# Directions
First find the line with "(creategerberjobfile false)" in the entries below, then set down exactly every line through the line with "(hpglpennumber 1)", that line included.

|---|

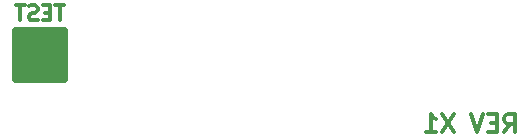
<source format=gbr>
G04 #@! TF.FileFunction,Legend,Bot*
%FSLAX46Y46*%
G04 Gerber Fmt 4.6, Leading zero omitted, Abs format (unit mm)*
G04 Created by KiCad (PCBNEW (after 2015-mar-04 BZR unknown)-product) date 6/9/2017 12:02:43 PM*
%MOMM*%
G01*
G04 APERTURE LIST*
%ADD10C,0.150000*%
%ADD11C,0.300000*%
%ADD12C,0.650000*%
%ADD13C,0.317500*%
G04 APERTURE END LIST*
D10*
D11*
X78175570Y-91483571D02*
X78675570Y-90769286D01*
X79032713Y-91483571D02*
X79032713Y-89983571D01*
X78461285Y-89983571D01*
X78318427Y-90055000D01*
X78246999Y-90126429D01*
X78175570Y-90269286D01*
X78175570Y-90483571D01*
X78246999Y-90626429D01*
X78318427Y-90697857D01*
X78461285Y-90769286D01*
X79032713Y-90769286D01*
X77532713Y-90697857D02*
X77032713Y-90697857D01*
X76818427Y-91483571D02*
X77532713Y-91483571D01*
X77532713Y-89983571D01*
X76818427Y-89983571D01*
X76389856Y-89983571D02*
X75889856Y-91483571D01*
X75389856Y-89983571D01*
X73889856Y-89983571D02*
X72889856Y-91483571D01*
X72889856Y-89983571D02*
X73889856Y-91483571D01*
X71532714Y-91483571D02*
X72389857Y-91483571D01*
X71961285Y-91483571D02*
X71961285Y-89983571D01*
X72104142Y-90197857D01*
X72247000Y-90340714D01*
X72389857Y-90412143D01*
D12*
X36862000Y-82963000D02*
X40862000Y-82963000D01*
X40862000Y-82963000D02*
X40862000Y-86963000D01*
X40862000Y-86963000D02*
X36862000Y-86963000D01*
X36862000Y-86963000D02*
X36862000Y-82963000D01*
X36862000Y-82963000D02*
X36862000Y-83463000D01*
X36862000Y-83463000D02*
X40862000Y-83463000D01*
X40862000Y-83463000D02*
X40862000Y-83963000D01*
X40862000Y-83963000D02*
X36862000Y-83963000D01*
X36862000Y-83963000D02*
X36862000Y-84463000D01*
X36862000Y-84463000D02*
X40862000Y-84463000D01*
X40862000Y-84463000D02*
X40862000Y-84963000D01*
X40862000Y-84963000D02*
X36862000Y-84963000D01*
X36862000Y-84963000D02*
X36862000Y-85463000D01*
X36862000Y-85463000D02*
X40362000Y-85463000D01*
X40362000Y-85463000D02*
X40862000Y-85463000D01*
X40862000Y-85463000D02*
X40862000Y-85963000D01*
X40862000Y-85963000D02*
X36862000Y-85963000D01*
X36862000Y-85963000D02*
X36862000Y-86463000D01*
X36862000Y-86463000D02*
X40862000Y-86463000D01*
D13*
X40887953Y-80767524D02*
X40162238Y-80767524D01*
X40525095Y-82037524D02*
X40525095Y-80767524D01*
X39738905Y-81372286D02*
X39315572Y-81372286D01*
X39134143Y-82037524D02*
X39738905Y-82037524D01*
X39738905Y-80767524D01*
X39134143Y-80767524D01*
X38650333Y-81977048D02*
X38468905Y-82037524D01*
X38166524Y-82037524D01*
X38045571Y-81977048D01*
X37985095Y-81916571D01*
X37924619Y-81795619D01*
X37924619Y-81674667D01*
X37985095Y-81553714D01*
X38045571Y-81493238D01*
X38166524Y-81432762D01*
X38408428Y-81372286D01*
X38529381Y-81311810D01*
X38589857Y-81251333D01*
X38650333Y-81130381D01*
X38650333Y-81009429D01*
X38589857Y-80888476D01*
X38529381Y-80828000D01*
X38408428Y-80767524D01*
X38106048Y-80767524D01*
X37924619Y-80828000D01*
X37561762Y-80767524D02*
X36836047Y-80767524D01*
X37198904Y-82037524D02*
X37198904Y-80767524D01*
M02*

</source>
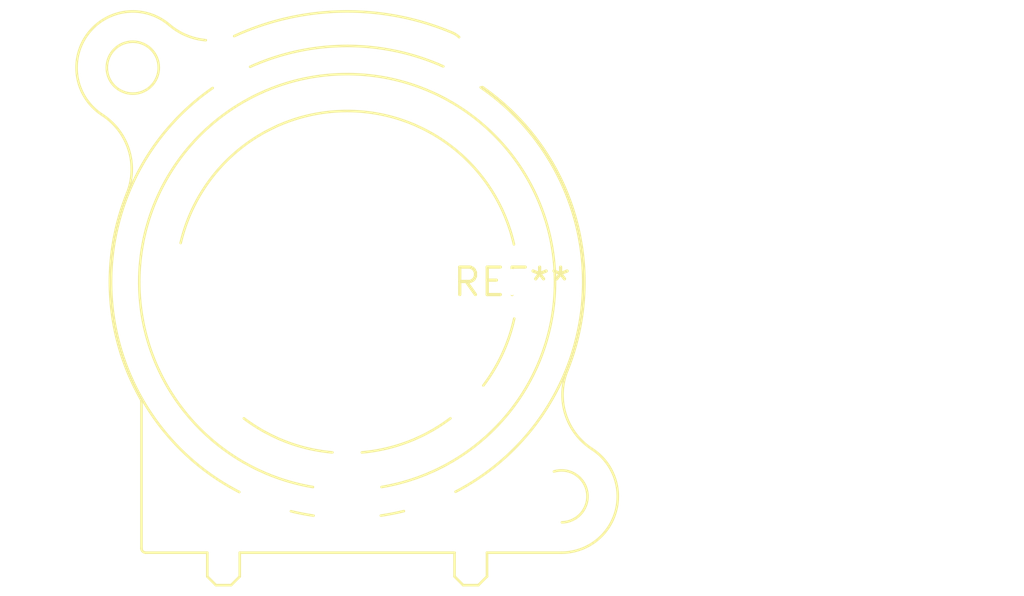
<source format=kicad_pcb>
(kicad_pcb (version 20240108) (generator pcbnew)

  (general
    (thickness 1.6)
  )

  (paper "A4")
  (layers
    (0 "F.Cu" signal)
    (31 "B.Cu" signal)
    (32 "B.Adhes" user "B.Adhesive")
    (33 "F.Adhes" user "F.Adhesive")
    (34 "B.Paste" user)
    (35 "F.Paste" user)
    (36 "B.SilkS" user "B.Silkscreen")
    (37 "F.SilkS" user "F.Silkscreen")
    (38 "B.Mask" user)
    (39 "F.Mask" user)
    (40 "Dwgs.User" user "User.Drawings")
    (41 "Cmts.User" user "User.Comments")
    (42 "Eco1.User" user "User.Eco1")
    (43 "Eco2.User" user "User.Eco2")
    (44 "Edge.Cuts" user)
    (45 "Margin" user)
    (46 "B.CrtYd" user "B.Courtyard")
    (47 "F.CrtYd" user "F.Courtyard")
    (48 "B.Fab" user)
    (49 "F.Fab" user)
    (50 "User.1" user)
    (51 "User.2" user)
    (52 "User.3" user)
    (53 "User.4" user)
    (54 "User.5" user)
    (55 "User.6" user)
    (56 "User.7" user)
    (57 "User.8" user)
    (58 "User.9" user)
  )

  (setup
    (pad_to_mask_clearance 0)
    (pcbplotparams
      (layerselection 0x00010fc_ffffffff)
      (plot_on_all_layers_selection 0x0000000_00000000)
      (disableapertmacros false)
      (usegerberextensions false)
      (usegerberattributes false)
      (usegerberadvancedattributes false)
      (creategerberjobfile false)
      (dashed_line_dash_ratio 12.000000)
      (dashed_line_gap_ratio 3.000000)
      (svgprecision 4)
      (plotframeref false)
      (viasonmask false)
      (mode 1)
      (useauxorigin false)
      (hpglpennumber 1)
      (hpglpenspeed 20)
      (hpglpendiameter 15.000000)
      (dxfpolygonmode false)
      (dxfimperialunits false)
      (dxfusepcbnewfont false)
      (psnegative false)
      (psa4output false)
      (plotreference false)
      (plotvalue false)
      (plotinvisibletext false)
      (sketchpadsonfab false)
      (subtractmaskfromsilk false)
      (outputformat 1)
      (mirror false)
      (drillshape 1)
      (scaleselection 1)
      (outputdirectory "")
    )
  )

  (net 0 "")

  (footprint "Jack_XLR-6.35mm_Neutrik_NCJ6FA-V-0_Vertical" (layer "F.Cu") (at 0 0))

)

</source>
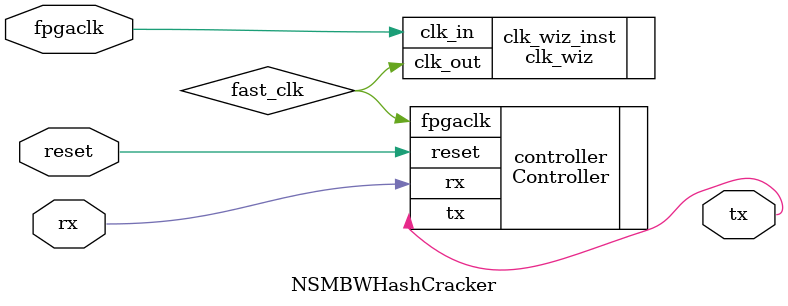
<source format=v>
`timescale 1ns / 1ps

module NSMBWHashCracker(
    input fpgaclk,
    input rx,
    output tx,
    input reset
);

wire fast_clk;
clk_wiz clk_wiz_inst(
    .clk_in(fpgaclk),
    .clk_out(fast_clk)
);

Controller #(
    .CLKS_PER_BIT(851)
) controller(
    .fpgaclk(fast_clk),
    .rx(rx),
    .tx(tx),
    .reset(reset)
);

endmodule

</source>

|---|

# Answer to this exercise
      (creategerberjobfile false)
      (dashed_line_dash_ratio 12.000000)
      (dashed_line_gap_ratio 3.000000)
      (svgprecision 4)
      (plotframeref false)
      (viasonmask false)
      (mode 1)
      (useauxorigin false)
      (hpglpennumber 1)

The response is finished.